Problem details - Starting at the line that holds "84 100 7.64", quote every line through the end of the records, both boundary lines included. Omit the pictures.

■ ■ ■ ■ ■ ■ ■

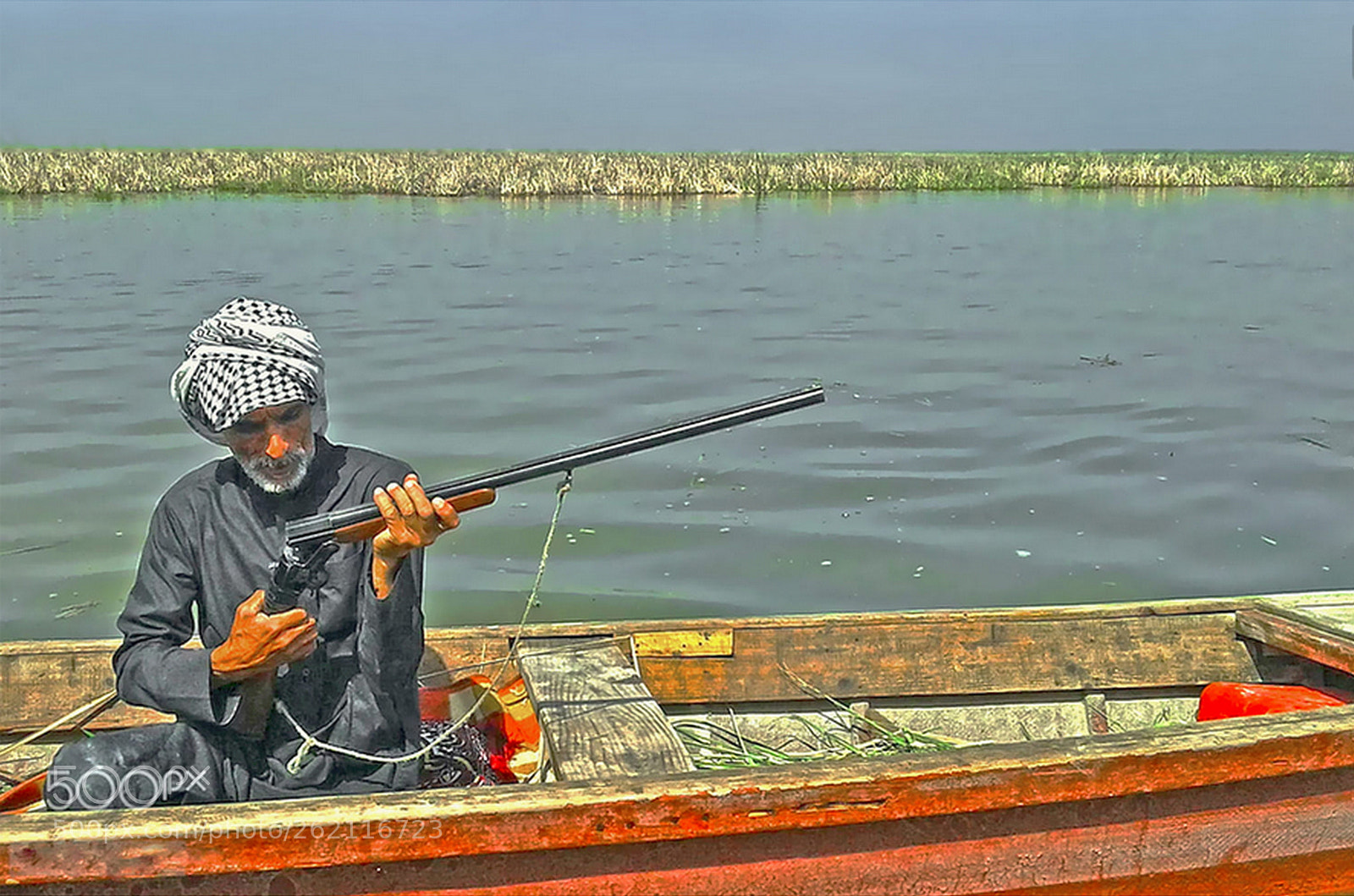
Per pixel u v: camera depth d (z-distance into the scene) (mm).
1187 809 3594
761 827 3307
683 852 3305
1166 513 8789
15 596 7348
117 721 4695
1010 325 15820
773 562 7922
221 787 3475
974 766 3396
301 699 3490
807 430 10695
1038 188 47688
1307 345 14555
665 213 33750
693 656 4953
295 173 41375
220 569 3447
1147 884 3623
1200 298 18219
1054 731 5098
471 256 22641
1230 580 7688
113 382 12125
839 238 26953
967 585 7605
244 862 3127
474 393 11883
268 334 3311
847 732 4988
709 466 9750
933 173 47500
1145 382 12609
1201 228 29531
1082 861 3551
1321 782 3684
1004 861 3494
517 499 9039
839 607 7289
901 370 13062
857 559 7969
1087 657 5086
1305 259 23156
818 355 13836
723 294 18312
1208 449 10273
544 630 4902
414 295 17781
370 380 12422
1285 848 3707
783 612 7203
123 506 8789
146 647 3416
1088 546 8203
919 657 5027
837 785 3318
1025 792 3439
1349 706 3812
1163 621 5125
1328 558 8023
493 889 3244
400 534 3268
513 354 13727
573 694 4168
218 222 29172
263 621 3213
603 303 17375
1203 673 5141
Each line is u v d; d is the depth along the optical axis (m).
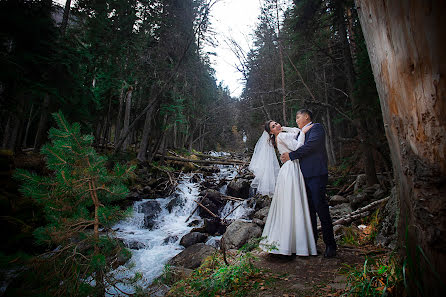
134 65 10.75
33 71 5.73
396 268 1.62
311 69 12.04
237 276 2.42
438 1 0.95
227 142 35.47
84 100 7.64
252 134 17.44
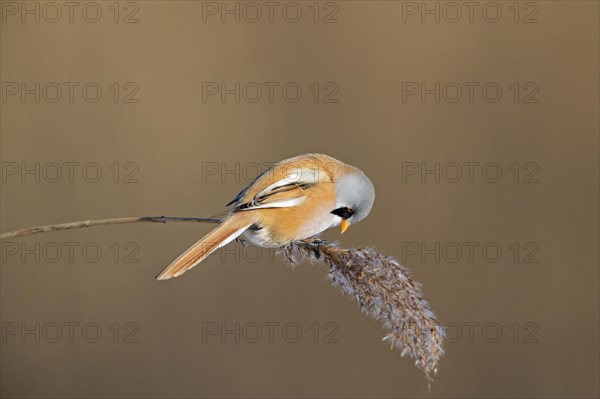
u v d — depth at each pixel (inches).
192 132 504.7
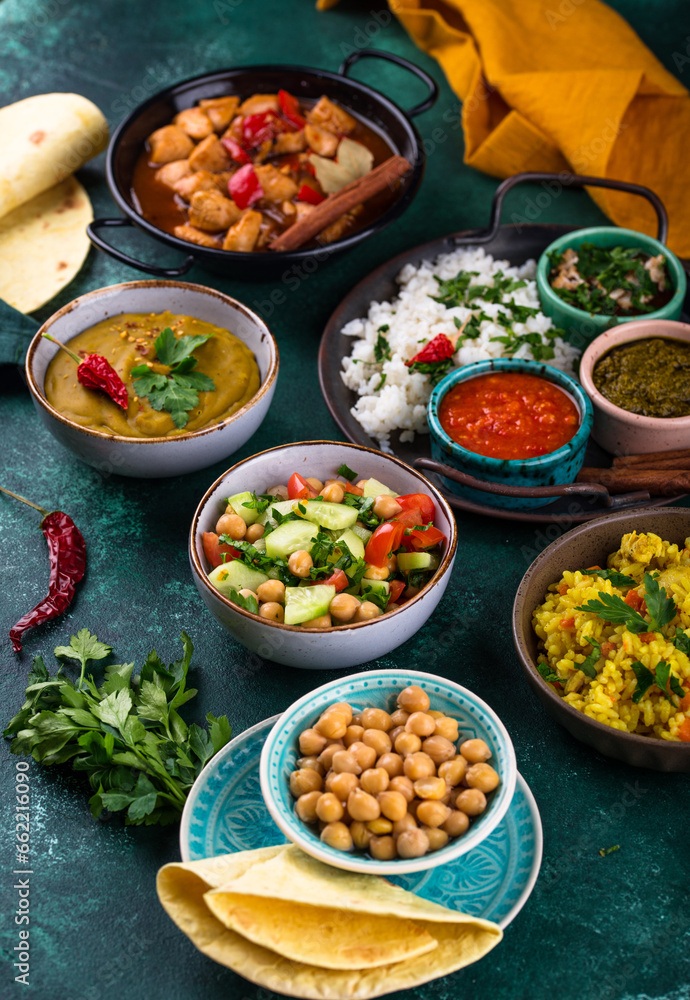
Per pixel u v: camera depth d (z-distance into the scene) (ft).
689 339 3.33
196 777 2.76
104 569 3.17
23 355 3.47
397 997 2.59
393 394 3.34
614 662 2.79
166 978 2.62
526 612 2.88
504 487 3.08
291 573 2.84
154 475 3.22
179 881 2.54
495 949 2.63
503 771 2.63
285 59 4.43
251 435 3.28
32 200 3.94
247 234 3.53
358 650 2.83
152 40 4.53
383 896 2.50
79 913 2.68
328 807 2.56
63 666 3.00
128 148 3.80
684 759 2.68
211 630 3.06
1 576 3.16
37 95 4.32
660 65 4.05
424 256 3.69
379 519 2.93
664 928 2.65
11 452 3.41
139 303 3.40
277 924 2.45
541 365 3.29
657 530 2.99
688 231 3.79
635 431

■ ■ ■ ■ ■ ■ ■

Problem solution -
84 100 7.64
252 134 17.44
u v d — depth at each pixel (inches).
192 132 504.7
Per pixel u v: camera depth d (z-distance into the scene) (ft).
689 339 3.33
196 777 2.76
104 569 3.17
23 355 3.47
397 997 2.59
393 394 3.34
614 662 2.79
166 978 2.62
526 612 2.88
504 487 3.08
291 573 2.84
154 475 3.22
179 881 2.54
495 949 2.63
503 771 2.63
285 59 4.43
251 435 3.28
32 200 3.94
247 234 3.53
358 650 2.83
152 40 4.53
383 896 2.50
79 913 2.68
328 807 2.56
63 666 3.00
128 148 3.80
684 759 2.68
211 630 3.06
1 576 3.16
37 95 4.32
660 65 4.05
424 256 3.69
379 519 2.93
664 928 2.65
11 452 3.41
139 303 3.40
277 924 2.45
541 365 3.29
657 530 2.99
688 231 3.79
635 431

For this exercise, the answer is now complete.